── PROVIDED INFORMATION

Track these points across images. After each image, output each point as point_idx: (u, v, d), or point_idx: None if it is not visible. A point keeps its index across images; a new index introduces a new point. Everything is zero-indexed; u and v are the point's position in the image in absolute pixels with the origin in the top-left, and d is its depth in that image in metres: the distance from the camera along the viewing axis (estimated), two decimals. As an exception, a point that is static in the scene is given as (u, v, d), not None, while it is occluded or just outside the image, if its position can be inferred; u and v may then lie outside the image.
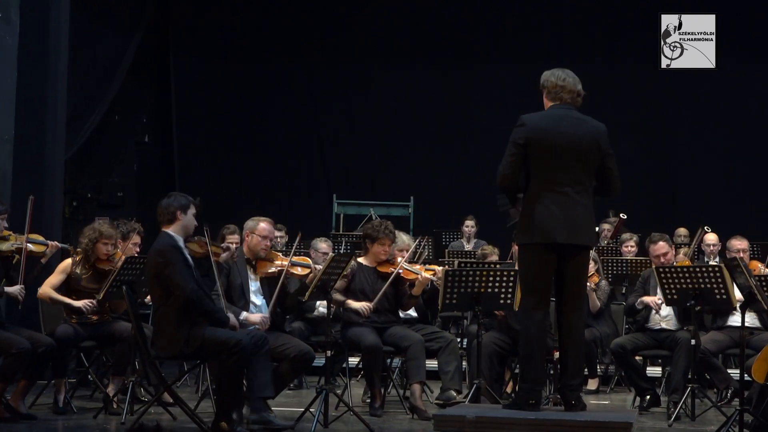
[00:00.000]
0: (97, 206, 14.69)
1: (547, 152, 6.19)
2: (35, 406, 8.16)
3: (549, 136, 6.19)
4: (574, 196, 6.21)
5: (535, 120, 6.27)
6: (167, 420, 7.63)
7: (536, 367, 6.29)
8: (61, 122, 10.76)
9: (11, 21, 9.89)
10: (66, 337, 8.00)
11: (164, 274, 6.77)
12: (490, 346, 8.31)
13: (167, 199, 6.99)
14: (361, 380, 9.89)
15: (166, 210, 6.94)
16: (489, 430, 6.07)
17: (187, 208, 6.96)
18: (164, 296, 6.81)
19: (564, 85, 6.34)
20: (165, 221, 6.95)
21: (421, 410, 8.14)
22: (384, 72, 16.20)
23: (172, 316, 6.77)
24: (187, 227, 7.00)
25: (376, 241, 8.51)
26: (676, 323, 8.87)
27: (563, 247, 6.20)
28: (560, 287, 6.33)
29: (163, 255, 6.80)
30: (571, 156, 6.20)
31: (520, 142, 6.20)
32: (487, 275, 8.02)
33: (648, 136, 16.06)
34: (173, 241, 6.86)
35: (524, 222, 6.25)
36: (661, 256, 8.96)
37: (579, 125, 6.28)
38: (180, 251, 6.85)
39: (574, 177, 6.23)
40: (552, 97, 6.36)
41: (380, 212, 14.67)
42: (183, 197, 7.01)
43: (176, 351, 6.83)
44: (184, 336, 6.72)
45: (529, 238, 6.21)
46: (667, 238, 9.13)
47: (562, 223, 6.17)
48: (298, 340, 7.97)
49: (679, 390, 8.40)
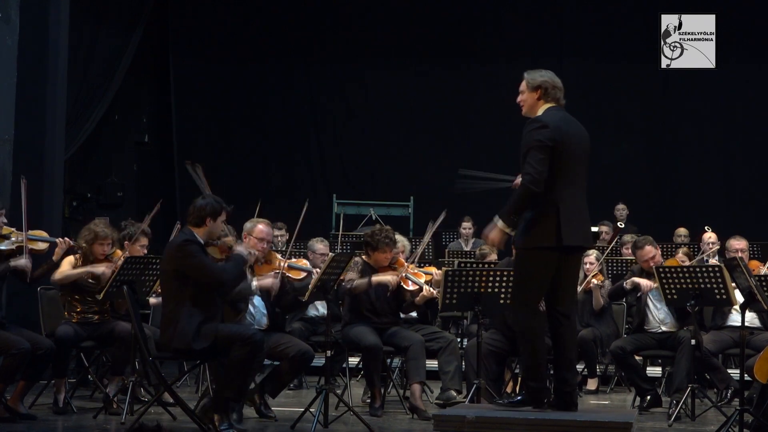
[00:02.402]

────

__BRIEF__:
The answer should consist of all the records, duplicated exactly, with no images included.

__TASK SOLUTION__:
Track these points across images. After each image, output each point as point_idx: (u, v, d), or point_idx: None if it is not visible. A point keeps its index across images; a new index introduces a new point. Everything is zero-indexed; u and v are the point's position in the image in absolute pixels with the origin in the top-left, and d is its depth in that image in metres: the distance from the camera along the viewing axis (estimated), two decimals. As an exception, a point that is static in the scene is given as (u, v, d), not None, while it is occluded or just outside the image, if its position can be inferred; u and v may then lie outside the image.
[00:00.000]
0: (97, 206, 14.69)
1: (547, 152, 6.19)
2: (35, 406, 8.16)
3: (549, 136, 6.19)
4: (574, 196, 6.21)
5: (535, 120, 6.27)
6: (167, 420, 7.63)
7: (536, 367, 6.29)
8: (61, 122, 10.76)
9: (11, 21, 9.89)
10: (66, 337, 8.00)
11: (164, 274, 6.77)
12: (490, 346, 8.31)
13: (167, 199, 6.99)
14: (361, 380, 9.89)
15: (166, 210, 6.94)
16: (489, 430, 6.07)
17: (187, 208, 6.96)
18: (164, 296, 6.81)
19: (564, 85, 6.34)
20: (165, 221, 6.95)
21: (421, 410, 8.14)
22: (384, 72, 16.20)
23: (172, 316, 6.77)
24: (187, 227, 7.00)
25: (376, 241, 8.51)
26: (676, 323, 8.87)
27: (563, 247, 6.20)
28: (560, 287, 6.33)
29: (163, 255, 6.80)
30: (571, 156, 6.20)
31: (520, 142, 6.20)
32: (487, 275, 8.02)
33: (648, 136, 16.06)
34: (173, 241, 6.86)
35: (524, 222, 6.25)
36: (661, 256, 8.96)
37: (579, 125, 6.28)
38: (180, 251, 6.85)
39: (574, 177, 6.23)
40: (552, 97, 6.36)
41: (380, 212, 14.67)
42: (183, 197, 7.01)
43: (176, 351, 6.83)
44: (184, 336, 6.72)
45: (529, 238, 6.21)
46: (667, 238, 9.13)
47: (562, 223, 6.17)
48: (298, 340, 7.97)
49: (679, 390, 8.40)
[00:02.402]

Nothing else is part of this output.